» Provided records:
□ □ □ □ □ □ □

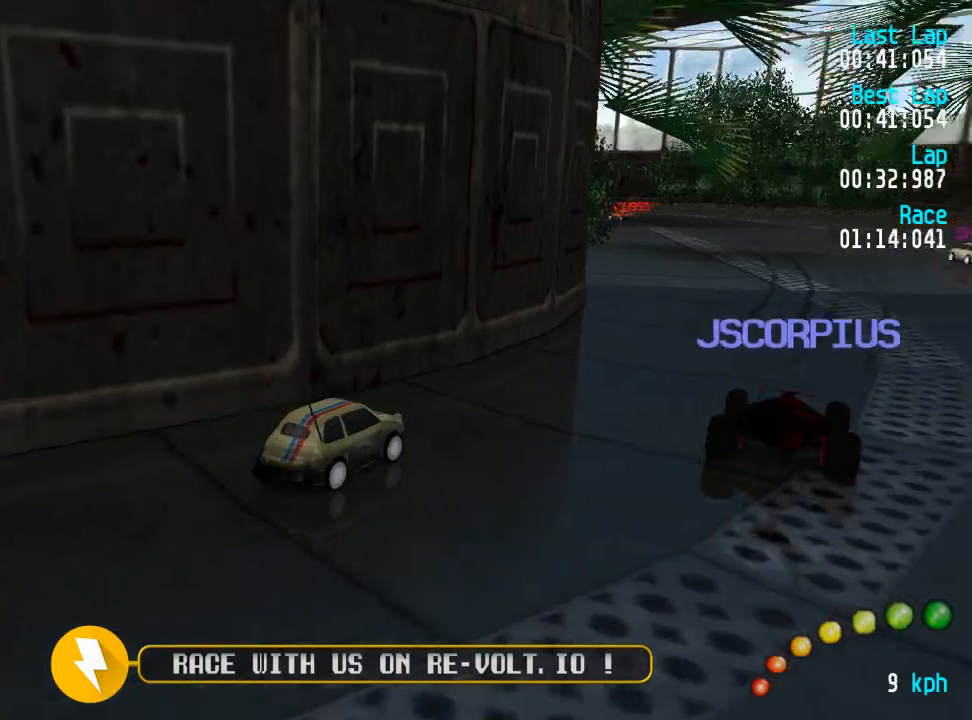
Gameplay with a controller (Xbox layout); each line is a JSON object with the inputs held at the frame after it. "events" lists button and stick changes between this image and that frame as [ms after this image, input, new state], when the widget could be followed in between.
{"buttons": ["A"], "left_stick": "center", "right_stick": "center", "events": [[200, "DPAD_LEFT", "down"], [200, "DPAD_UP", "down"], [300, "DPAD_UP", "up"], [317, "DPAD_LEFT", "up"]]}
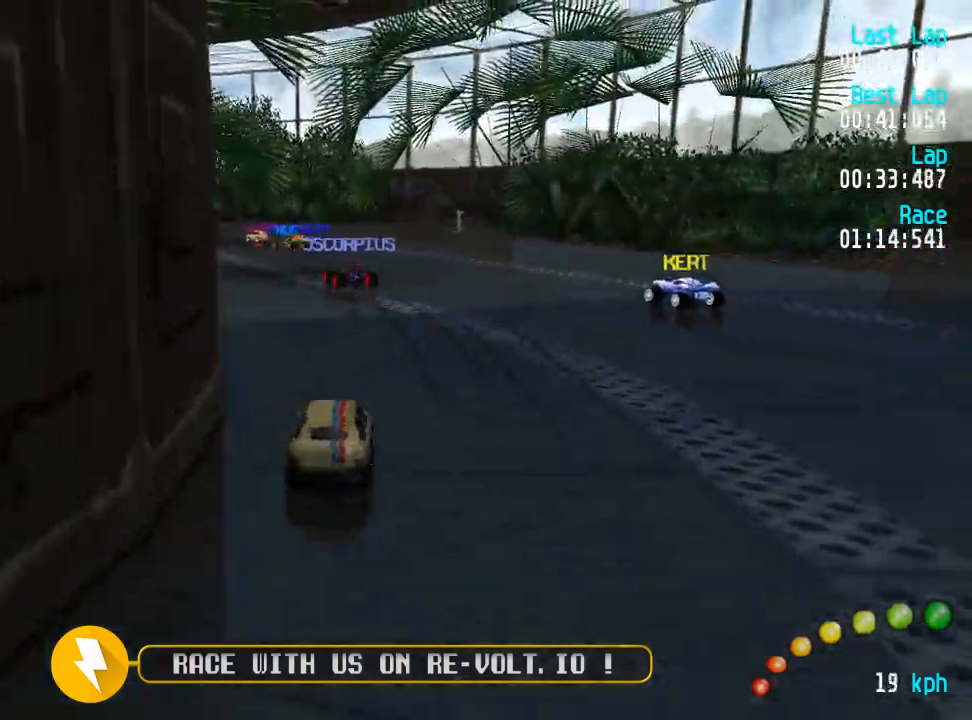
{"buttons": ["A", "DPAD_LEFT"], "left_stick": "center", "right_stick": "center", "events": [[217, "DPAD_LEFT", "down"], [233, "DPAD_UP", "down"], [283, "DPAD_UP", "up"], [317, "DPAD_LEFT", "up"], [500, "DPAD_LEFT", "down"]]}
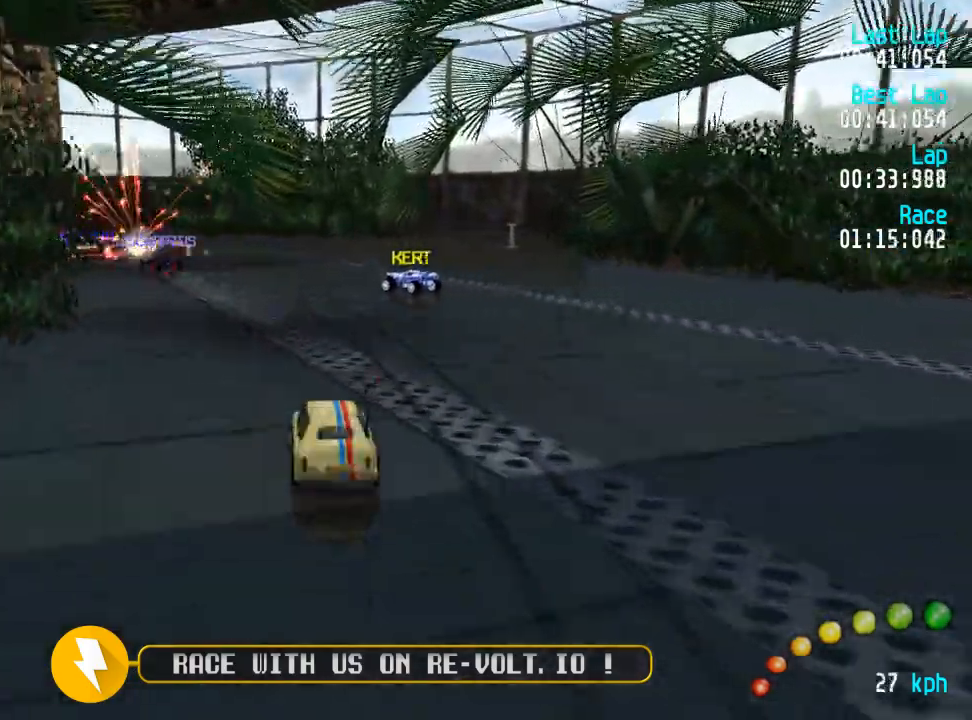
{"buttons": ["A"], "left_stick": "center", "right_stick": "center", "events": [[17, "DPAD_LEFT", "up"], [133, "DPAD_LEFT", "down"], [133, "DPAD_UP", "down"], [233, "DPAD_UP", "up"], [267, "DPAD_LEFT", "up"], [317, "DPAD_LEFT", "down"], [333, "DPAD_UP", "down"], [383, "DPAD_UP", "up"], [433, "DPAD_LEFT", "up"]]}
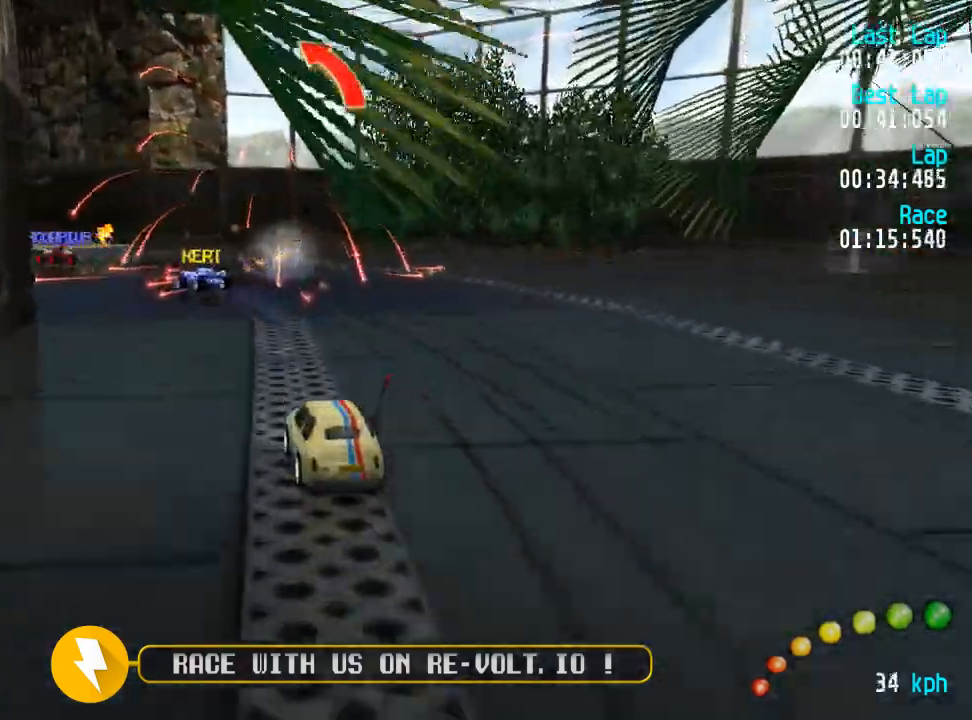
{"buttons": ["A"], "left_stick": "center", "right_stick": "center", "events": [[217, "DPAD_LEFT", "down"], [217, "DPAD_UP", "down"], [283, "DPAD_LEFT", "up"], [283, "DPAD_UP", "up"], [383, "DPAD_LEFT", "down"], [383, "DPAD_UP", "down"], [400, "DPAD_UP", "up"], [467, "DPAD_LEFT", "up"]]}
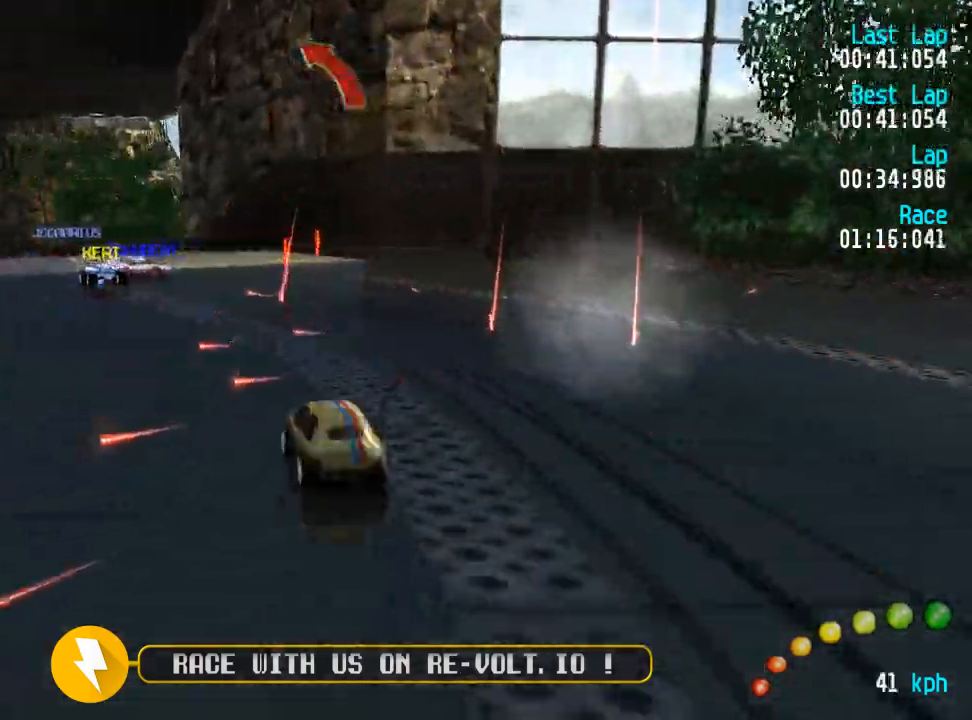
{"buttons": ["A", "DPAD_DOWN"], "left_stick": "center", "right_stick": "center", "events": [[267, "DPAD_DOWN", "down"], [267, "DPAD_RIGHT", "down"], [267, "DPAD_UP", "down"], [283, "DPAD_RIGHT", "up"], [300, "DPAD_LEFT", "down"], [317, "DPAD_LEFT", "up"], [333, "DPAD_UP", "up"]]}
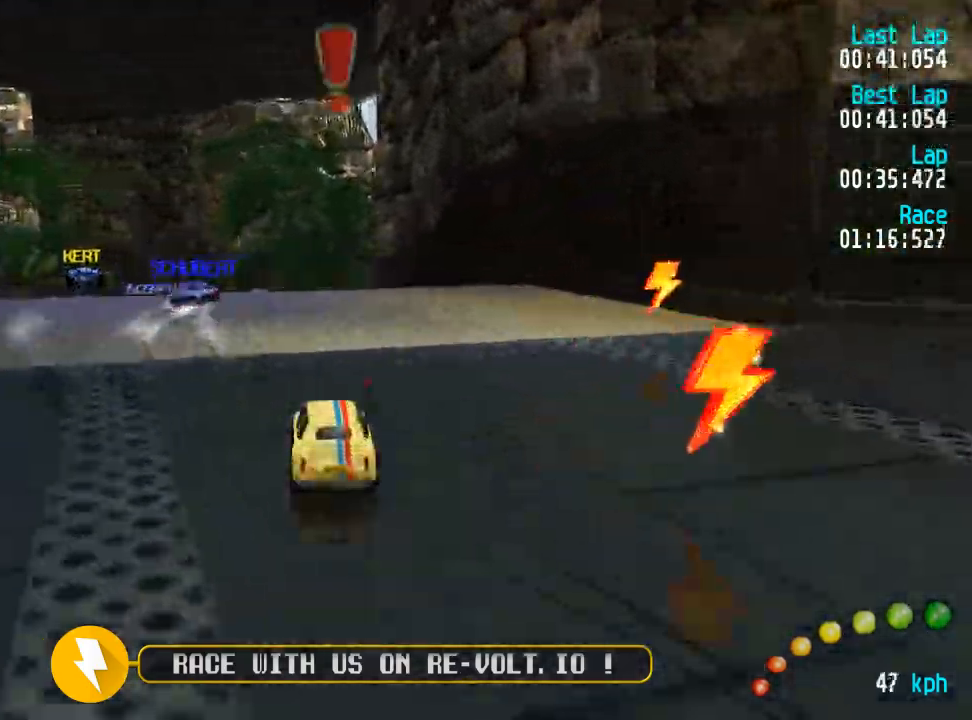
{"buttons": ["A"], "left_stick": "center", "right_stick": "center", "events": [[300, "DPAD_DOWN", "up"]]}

□ □ □ □ □ □ □

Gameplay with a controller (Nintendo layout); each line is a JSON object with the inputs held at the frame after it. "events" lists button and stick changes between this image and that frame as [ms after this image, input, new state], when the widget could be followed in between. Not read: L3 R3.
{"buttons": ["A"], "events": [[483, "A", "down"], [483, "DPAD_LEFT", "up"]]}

□ □ □ □ □ □ □

Lines with "that": return each one from the data above.

» Written solution:
Gameplay with a controller (Xbox layout); each line is a JSON object with the inputs held at the frame after it. "events" lists button and stick changes between this image and that frame as [ms after this image, input, new state], when the widget could be followed in between.
Gameplay with a controller (Nintendo layout); each line is a JSON object with the inputs held at the frame after it. "events" lists button and stick changes between this image and that frame as [ms after this image, input, new state], when the widget could be followed in between. Not read: L3 R3.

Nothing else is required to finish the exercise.